Render the lines below as a numbered list, starting at the line that contains "pose: elev=237.9 azim=318.5" and continuing through the end of the items, with both ends included and blank lines skipped. Include only those lines, and leave the pictures out.

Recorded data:

+--

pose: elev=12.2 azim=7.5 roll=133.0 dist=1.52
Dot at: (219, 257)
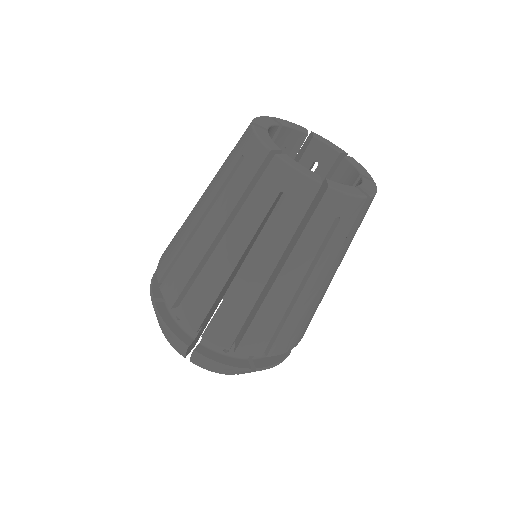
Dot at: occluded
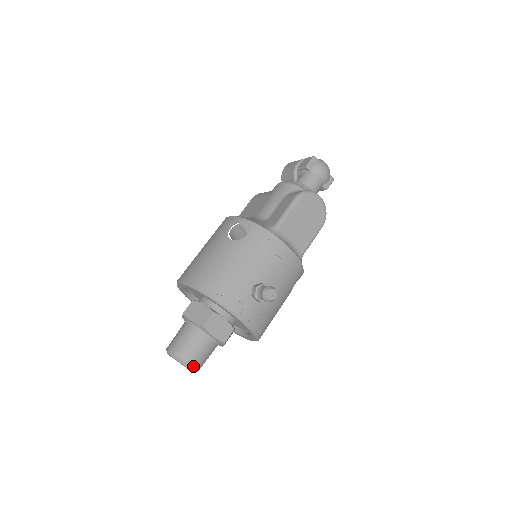
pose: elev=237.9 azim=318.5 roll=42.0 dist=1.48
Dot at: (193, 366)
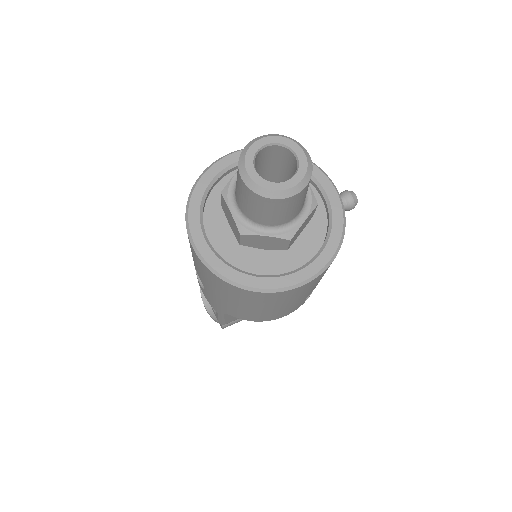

+--

> Reply to the exercise:
1. pose: elev=237.9 azim=318.5 roll=42.0 dist=1.48
2. Dot at: (193, 366)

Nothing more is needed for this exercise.